## [Exercise data]
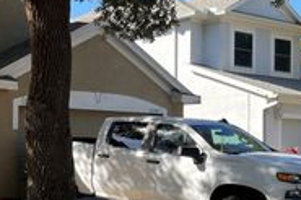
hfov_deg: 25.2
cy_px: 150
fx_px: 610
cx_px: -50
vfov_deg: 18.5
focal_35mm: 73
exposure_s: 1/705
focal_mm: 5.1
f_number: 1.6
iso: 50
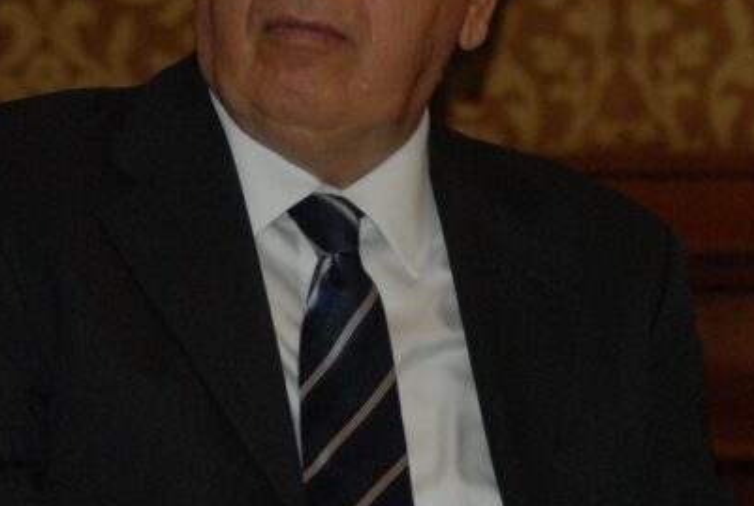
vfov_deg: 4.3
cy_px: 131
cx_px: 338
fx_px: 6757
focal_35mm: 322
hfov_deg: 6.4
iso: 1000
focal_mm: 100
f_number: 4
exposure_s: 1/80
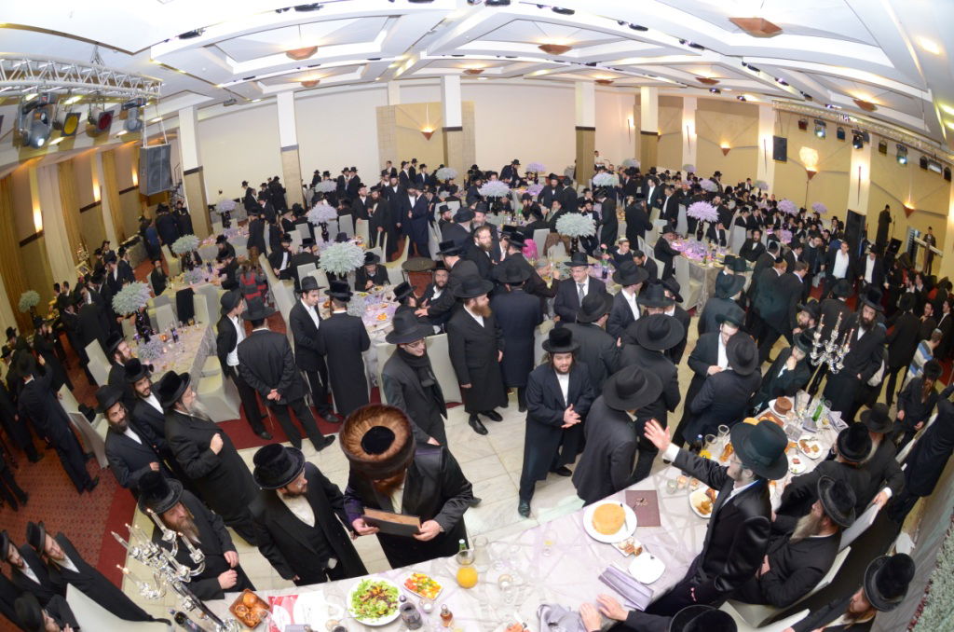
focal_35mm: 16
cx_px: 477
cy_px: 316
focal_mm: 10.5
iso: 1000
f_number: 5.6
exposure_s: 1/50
==
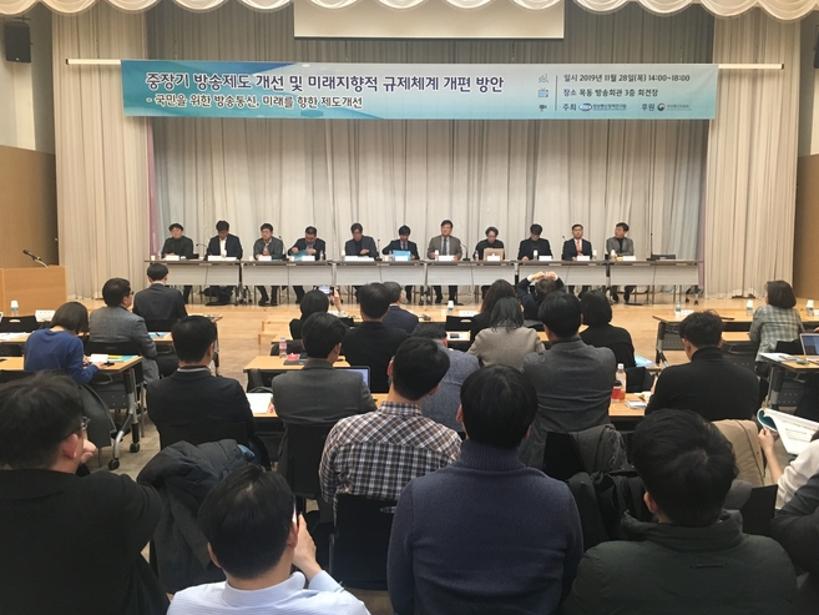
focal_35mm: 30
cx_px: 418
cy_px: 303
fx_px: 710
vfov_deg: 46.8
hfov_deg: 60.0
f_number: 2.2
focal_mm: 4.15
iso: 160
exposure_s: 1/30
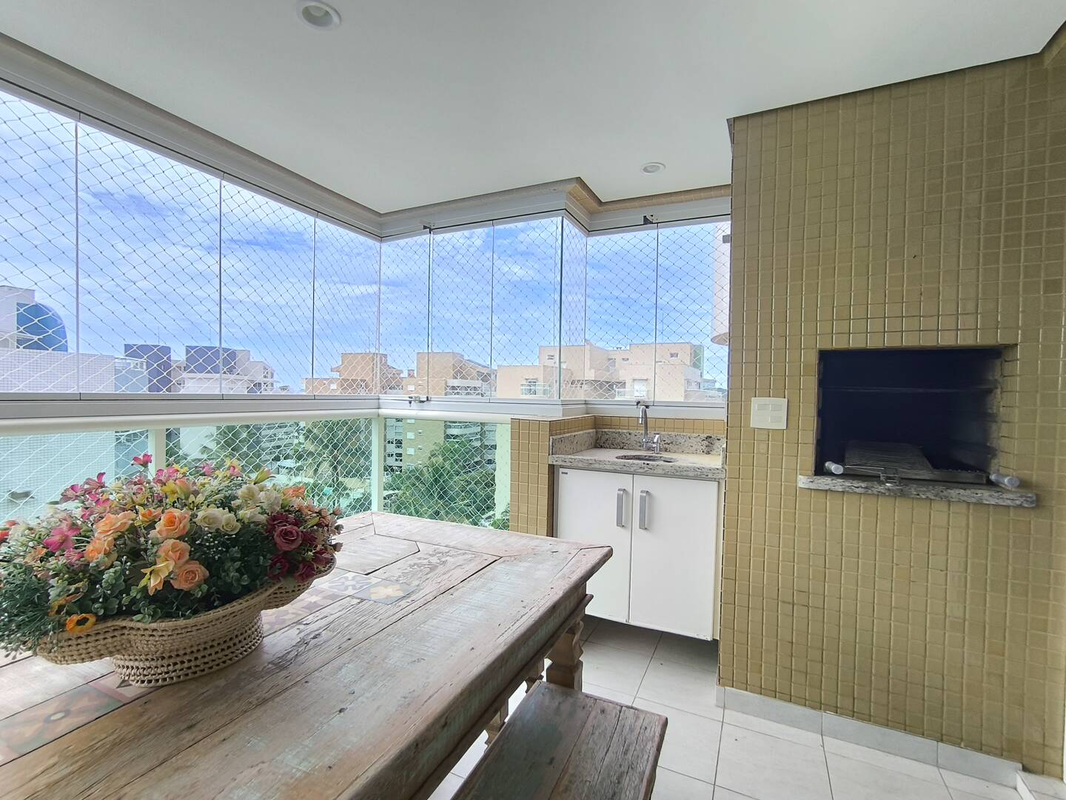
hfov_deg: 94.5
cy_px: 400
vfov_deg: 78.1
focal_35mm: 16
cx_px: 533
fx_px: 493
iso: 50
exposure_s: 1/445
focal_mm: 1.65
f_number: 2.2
--
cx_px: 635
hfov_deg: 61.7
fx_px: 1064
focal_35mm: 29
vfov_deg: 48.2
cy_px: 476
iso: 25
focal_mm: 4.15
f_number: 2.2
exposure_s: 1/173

## [What you need to do]
Transcribe only the lines above that start at the line containing "hfov_deg: 25.2" and end at the line containing "exposure_s: 1/50". Omit pictures.

## [Solution]
hfov_deg: 25.2
cy_px: 150
fx_px: 610
cx_px: -50
vfov_deg: 18.5
focal_35mm: 73
exposure_s: 1/705
focal_mm: 5.1
f_number: 1.6
iso: 50
vfov_deg: 4.3
cy_px: 131
cx_px: 338
fx_px: 6757
focal_35mm: 322
hfov_deg: 6.4
iso: 1000
focal_mm: 100
f_number: 4
exposure_s: 1/80
focal_35mm: 16
cx_px: 477
cy_px: 316
focal_mm: 10.5
iso: 1000
f_number: 5.6
exposure_s: 1/50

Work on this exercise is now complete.